Solubilization of tropicamide by hydroxypropyl-beta-cyclodextrin and water-soluble polymers: in vitro/in vivo studies.

1\% (w/v) aqueous solutions of tropicamide (TR), a poorly water-soluble mydriatic-cycloplegic drug, are usually obtained by adjusting the pH to approximately 5.0, at the expense, however, of ocular tolerance and bioavailability. The capacity of hydroxypropyl-beta-cyclodextrin (HP-beta-CD) to solubilize TR in pH 7.4 0.02 M phosphate buffer was investigated in the absence and presence of hydrophilic polymers (PVP, CMC and HPMC). Approximately 3.5\% (w/v) HP-beta-CD was required to solubilize 1\% (w/v) TR in pH 7.4 buffer at room temperature.

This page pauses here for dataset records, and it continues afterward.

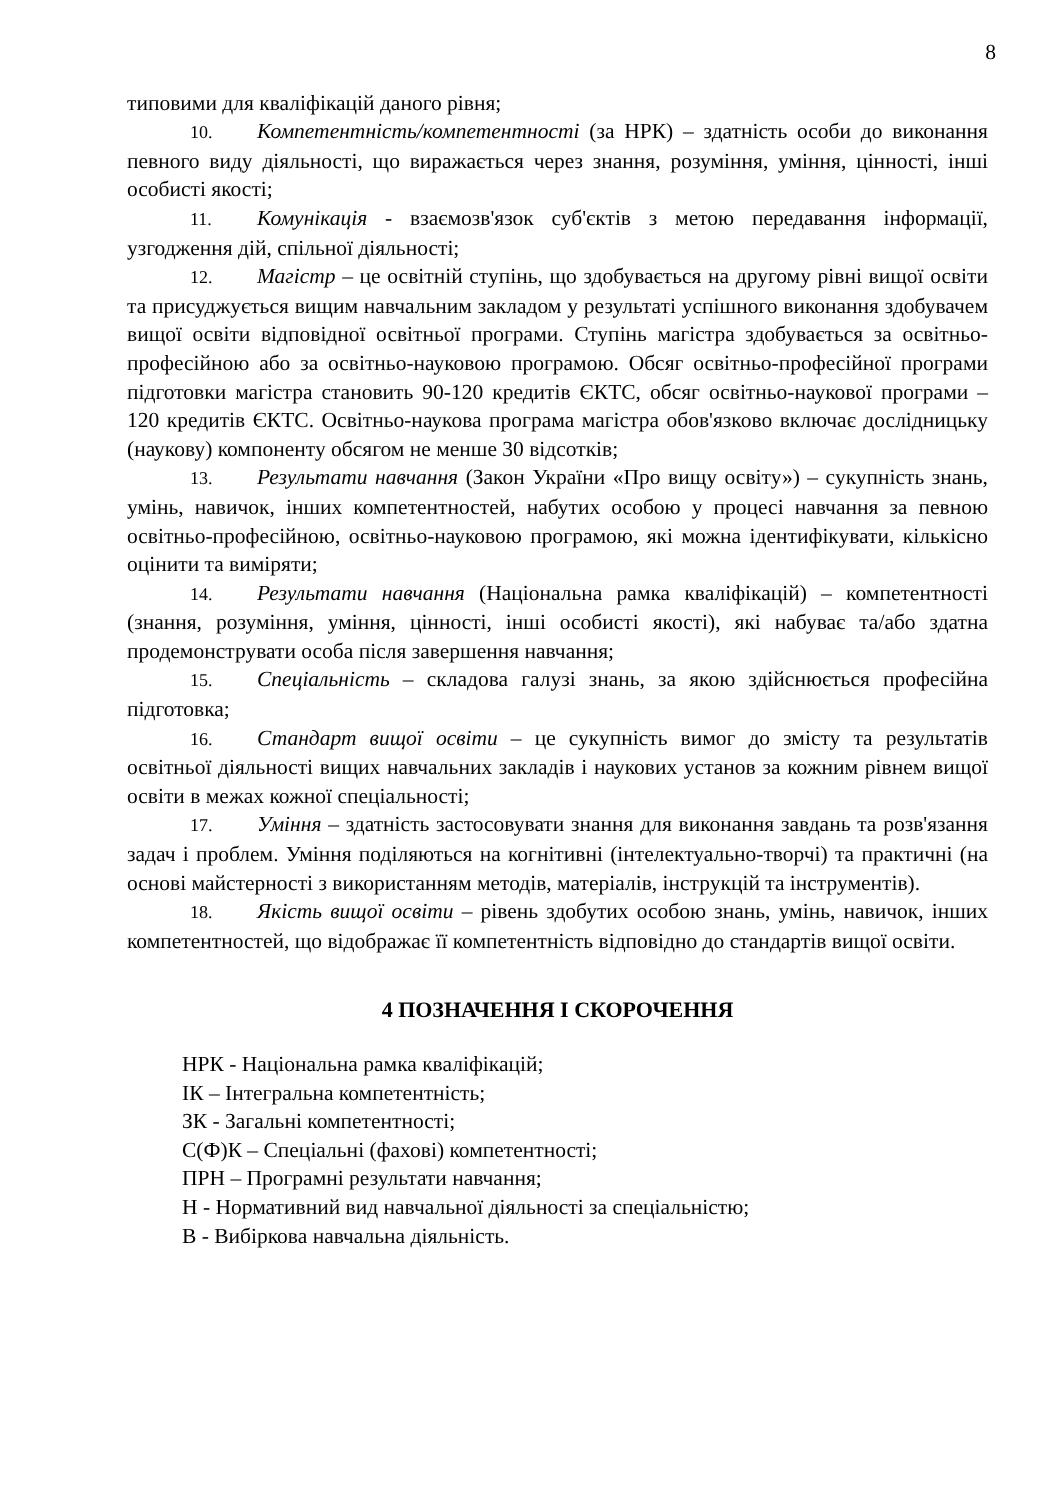8
типовими для кваліфікацій даного рівня;
10. Компетентність/компетентності (за НРК) – здатність особи до виконання певного виду діяльності, що виражається через знання, розуміння, уміння, цінності, інші особисті якості;
11. Комунікація - взаємозв'язок суб'єктів з метою передавання інформації, узгодження дій, спільної діяльності;
12. Магістр – це освітній ступінь, що здобувається на другому рівні вищої освіти та присуджується вищим навчальним закладом у результаті успішного виконання здобувачем вищої освіти відповідної освітньої програми. Ступінь магістра здобувається за освітньо-професійною або за освітньо-науковою програмою. Обсяг освітньо-професійної програми підготовки магістра становить 90-120 кредитів ЄКТС, обсяг освітньо-наукової програми – 120 кредитів ЄКТС. Освітньо-наукова програма магістра обов'язково включає дослідницьку (наукову) компоненту обсягом не менше 30 відсотків;
13. Результати навчання (Закон України «Про вищу освіту») – сукупність знань, умінь, навичок, інших компетентностей, набутих особою у процесі навчання за певною освітньо-професійною, освітньо-науковою програмою, які можна ідентифікувати, кількісно оцінити та виміряти;
14. Результати навчання (Національна рамка кваліфікацій) – компетентності (знання, розуміння, уміння, цінності, інші особисті якості), які набуває та/або здатна продемонструвати особа після завершення навчання;
15. Спеціальність – складова галузі знань, за якою здійснюється професійна підготовка;
16. Стандарт вищої освіти – це сукупність вимог до змісту та результатів освітньої діяльності вищих навчальних закладів і наукових установ за кожним рівнем вищої освіти в межах кожної спеціальності;
17. Уміння – здатність застосовувати знання для виконання завдань та розв'язання задач і проблем. Уміння поділяються на когнітивні (інтелектуально-творчі) та практичні (на основі майстерності з використанням методів, матеріалів, інструкцій та інструментів).
18. Якість вищої освіти – рівень здобутих особою знань, умінь, навичок, інших компетентностей, що відображає її компетентність відповідно до стандартів вищої освіти.
4 ПОЗНАЧЕННЯ І СКОРОЧЕННЯ
НРК - Національна рамка кваліфікацій;
ІК – Інтегральна компетентність;
ЗК - Загальні компетентності;
С(Ф)К – Спеціальні (фахові) компетентності;
ПРН – Програмні результати навчання;
Н - Нормативний вид навчальної діяльності за спеціальністю;
В - Вибіркова навчальна діяльність.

The required amount was reduced to 0.9\% (w/v) by heating at 120 degrees C in the presence of 0.1\% (w/v) HPMC. Mydriatic activity tests in rabbits showed an improved bioavailability and maximal mydriatic response for two CD formulations, with and without HPMC, when compared to standard 1\% (w/v) TR eyedrops, buffered at pH 5.0. The improved in vivo behaviour of the CD formulations are likely due to their physiological pH, resulting in a reduced irritant effect, although an effect of HP-beta-CD on corneal permeability cannot be dismissed a priori.